- The Magazine
Two high school seniors have become the first queer couple in their Ohio school district to win prom king and queen.
Annie Wise and Riley Loudermilk, seniors at Kings High School in Kings Mill, have known each other since the third grade but began dating six months ago.
The couple told NBC News that they were aware that friends planned to vote for them for prom court, but neither Wise nor Loudermilk expected to win.
Wise said she was so excited when the school announced their victory that her “crown fell off and it broke. There was a lot going on, but it’s something I’ll never forget. It was amazing.”
Kings Local School District posted a photo of the couple to Facebook, where it has received almost 5000 reactions and 500 shares at the time of writing.
Unfortunately, not everyone responded positively to their win.
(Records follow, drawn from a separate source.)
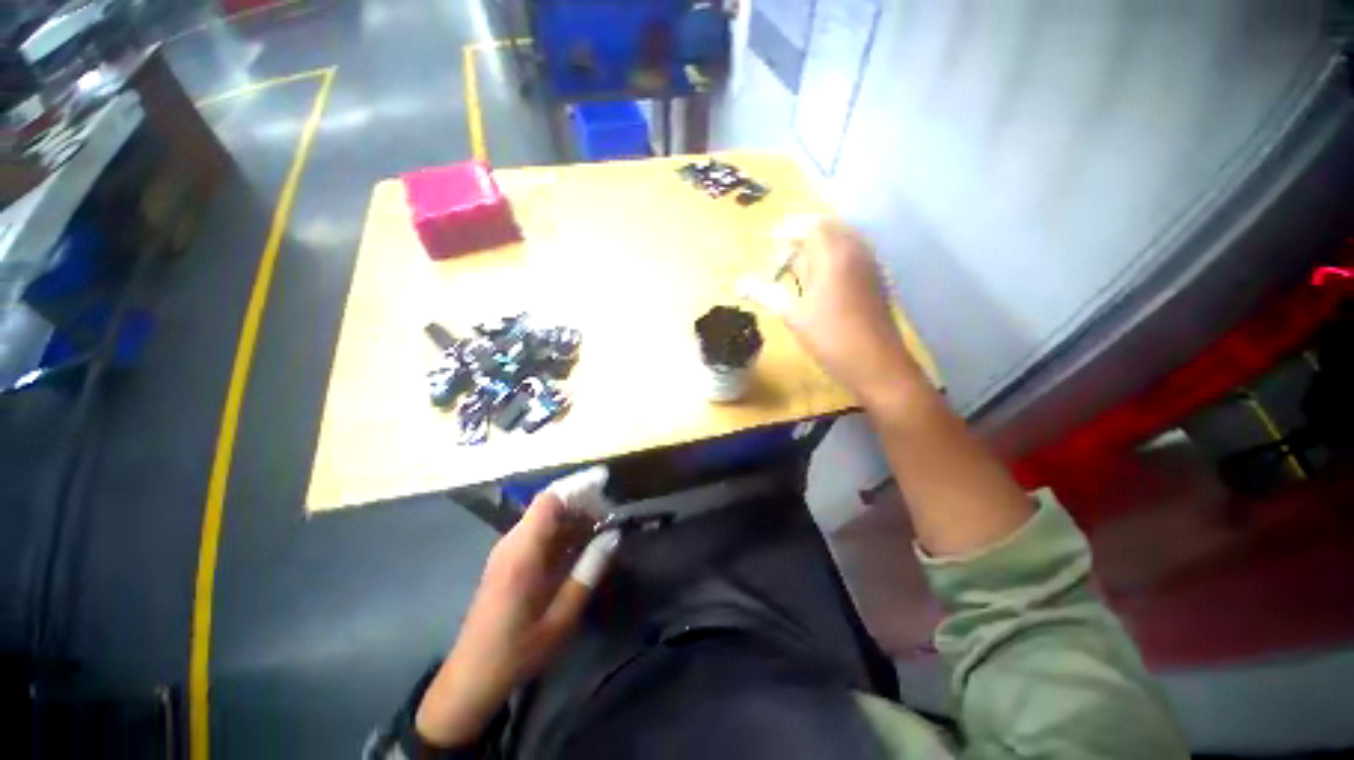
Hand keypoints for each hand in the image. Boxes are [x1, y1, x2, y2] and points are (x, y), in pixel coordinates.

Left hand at [415, 492, 599, 746]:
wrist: (470, 679)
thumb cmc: (517, 652)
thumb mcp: (560, 618)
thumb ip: (588, 572)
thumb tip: (613, 536)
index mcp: (522, 552)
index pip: (550, 499)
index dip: (578, 485)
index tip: (605, 481)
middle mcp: (512, 543)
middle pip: (549, 505)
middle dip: (581, 502)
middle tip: (610, 514)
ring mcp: (507, 551)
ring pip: (545, 519)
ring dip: (573, 518)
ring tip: (601, 529)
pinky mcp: (507, 562)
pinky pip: (539, 534)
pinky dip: (562, 533)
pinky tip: (580, 547)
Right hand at [753, 218, 921, 404]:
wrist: (877, 365)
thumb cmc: (831, 339)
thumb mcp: (794, 317)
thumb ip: (768, 294)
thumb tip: (741, 284)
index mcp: (834, 256)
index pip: (810, 226)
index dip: (788, 229)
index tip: (770, 236)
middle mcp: (856, 252)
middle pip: (829, 227)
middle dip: (804, 233)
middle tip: (783, 249)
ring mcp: (870, 265)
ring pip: (843, 239)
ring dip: (820, 244)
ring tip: (799, 262)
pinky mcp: (876, 280)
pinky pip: (853, 254)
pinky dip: (834, 256)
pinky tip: (821, 277)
The Facebook post received a number of negative comments, and Loudermilk said the school district struggled to keep up with and delete posts as they surfaced, as people called the couple an “absolute embarrassment” and said they “need Jesus.”
The same criticism was echoed at a school board meeting following Loudermilk and Wise’s win, with conservative parents bashing the decision to allow the couple’s prom victory to stand.
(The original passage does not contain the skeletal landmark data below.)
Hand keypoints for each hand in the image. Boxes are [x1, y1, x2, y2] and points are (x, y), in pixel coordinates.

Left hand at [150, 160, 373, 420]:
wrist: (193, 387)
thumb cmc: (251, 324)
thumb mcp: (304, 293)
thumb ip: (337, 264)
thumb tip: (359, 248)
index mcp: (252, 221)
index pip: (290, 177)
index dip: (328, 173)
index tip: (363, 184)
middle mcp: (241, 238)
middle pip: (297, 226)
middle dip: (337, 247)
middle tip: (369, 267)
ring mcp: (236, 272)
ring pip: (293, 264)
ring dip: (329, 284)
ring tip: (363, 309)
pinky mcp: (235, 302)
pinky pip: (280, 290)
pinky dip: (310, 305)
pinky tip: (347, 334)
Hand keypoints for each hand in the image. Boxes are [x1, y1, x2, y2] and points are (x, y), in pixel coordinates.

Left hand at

“Sorry, but I believe that there are still two genders, a male and a female,” one parent said, according to NBC affiliate WLWT5. “I think tradition stands for a queen that has a vagina, a king that has a penis and testicles.”
Another parent complained about one of Kings High School’s teachers choosing to “not only [fly] the BLM flag, but also a gay pride flag, [and] refuses to fly the American flag.”
The school district refused to back down, calling the prom vote “solely a Kings High School senior class nominated and voted-on initiative.”
Loudermilk said she anticipated criticism, but found it “kind of surprising that a bunch of adults were bashing teenagers.”
“I just think it’s weird that somebody who’s old enough to be my mom is so worried about my genitalia and what’s in my pants,” she added. “I think that’s more concerning than having a gay couple win prom, obviously.”
On Facebook positive responses continue to roll in, and thankfully outnumbered the meanspirited ones.
One former Kings High student wrote, “Congratulations from a KHS alumnus, class of ‘87! Your generation gives me so much hope that our nation will finally leave division and intolerance behind us.”
Another user similarly showered the couple with praise, commenting, “Congrats to not just the new ‘king’ and ‘queen’ but to all the LGBTQ+ teens and their families out there! Also thank you to this school for showing love not hate. To those of you expressing your disappointment and hate to children MIND YO BUSINESS and MOVE ON!”
Loudermilk and Wise are undeterred by the negative comments and are glad they might potentially inspire others to come out and embrace their sexuality.
“I do hope it kind of just helps people realize that it’s OK to come out, and it’s also OK to come out at your own pace in your own way.” Loudermilk told NBC News. “You will get hate from it, but there’s also a really big chance that you’re going to get so much love and support, like we did.”